Connect to Admin Console for each of the PgBouncer instances. This puts you in an interactive psql session, where you can run PgBouncer commands like SHOW HELP, SHOW POOLS, SHOW CLIENTS, SHOW SERVERS, etc.

Note: You can also use any psql options on the command-line or psql meta-commands in the interactive shell (e.g. \pset pager off, \x).

Terminal window
sudo pgb-console
sudo pgb-console-1
sudo pgb-console-2

In an interactive session, show the PgBouncer configuration (conffile, listen_port, max_client_conn, client_idle_timeout, server_lifetime, server_reset_query, etc.).

Terminal window
pgbouncer=# SHOW CONFIG ;

For each PgBouncer instance, show a summary of each connection pool, including:

  • cl_active: number of clients that are linked to a db server connection and can process queries
  • cl_waiting: number of clients who have sent queries but are waiting for a db server connection to become available
  • sv_active: number of db server connections linked to a client
  • sv_idle: number of db server connections that are unused and immediately available for clients
  • sv_used (unintuitive): number of db server connections that have been idle for more than server_check_delay, so they need server_check_query to run on them before they can be used again
Terminal window
for console in /usr/local/bin/pgb-console* ; do sudo $console -c 'SHOW POOLS' | cat ; done

For each PgBouncer instance, list the configured databases and their pool size limits.

Terminal window
for console in /usr/local/bin/pgb-console* ; do sudo $console -c 'SHOW DATABASES' | cat ; done

List connections from each PgBouncer instance to the local Postgres database instance.

Terminal window
for console in /usr/local/bin/pgb-console* ; do sudo $console -c 'SHOW SERVERS' | cat ; done

List connections from clients to each PgBouncer instance.

• WORK TO COMPLETE
1. Which lines of the records contain the string "typed"? Report each one in full, treating uppercase and lowercase letters as different.
2. How might the PgBouncer administration text go on after its last sentence? Write the next part.
The PgBouncer administration text has no connection to the records.

• WORKING DATA
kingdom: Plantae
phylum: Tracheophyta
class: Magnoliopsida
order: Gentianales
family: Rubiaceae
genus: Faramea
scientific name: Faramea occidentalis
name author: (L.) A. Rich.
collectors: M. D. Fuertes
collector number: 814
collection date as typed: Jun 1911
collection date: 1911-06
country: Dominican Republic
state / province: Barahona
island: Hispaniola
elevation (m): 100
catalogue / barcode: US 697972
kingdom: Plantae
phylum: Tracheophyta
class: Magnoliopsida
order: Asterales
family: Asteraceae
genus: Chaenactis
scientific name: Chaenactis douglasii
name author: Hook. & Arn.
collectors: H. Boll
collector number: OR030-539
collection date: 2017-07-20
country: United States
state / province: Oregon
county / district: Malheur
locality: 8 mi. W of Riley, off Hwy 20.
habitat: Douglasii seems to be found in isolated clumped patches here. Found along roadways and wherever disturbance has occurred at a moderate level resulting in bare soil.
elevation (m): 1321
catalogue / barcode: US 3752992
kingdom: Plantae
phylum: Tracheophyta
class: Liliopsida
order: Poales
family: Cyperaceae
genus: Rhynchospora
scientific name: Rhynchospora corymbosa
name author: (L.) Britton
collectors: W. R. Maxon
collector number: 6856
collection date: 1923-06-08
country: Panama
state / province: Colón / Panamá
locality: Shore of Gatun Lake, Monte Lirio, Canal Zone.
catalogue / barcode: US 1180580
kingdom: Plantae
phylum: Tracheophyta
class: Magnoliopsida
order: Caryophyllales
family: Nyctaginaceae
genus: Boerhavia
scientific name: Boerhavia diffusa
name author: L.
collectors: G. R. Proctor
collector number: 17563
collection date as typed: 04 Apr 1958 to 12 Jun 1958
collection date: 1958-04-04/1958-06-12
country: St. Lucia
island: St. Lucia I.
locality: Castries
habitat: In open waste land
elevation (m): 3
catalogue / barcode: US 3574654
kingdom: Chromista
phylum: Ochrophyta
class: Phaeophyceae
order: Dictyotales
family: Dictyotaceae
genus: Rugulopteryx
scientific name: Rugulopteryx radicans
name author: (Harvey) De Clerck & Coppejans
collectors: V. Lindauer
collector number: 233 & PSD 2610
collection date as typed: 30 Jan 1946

• ANSWERS GIVEN
1.
collection date as typed: Jun 1911
collection date as typed: 04 Apr 1958 to 12 Jun 1958
collection date as typed: 30 Jan 1946

2.
Terminal window
for console in /usr/local/bin/pgb-console* ; do sudo $console -c 'SHOW CLIENTS' | cat ; done

Consul queries and operations can mostly be done via either the consul CLI tool or the consul agent’s HTTP REST interface (TCP port 8500). All of these Consul queries can be run from any host running a Consul agent in the environment you want to inspect (e.g. gprd, gstg, etc.). It does not have to be a Patroni host, because all Consul agents participating in the same gossip membership list can also make RPC calls to the Consul servers.

Get help with the consul CLI tool’s commands and subcommands.

Terminal window
consul help
consul operator --help
consul kv --help
consul kv get --help

Summarize generic status info for the local host’s Consul agent.

Terminal window
consul info

Tail the logs from the consul agent. Ctrl-C to stop following.

Terminal window
consul monitor

Show the list of Consul servers, and indicate which one is currently the Consul leader.

Terminal window
consul operator raft list-peers

Show all KV records, including their metadata and base64-encoded values.

Terminal window
consul kv export

List all key names in the KV store.

Terminal window
consul kv export | jq '.[].key'

Show the values of all keys having prefix “service/pg-ha-cluster”. Output values are automatically decoded from base64.

Terminal window
consul kv get -recurse 'service/pg-ha-cluster'

Show a single KV record’s value, with and without metadata. Many of Patroni’s KV record values are JSON, so piping the raw value to jq is sometimes more readable.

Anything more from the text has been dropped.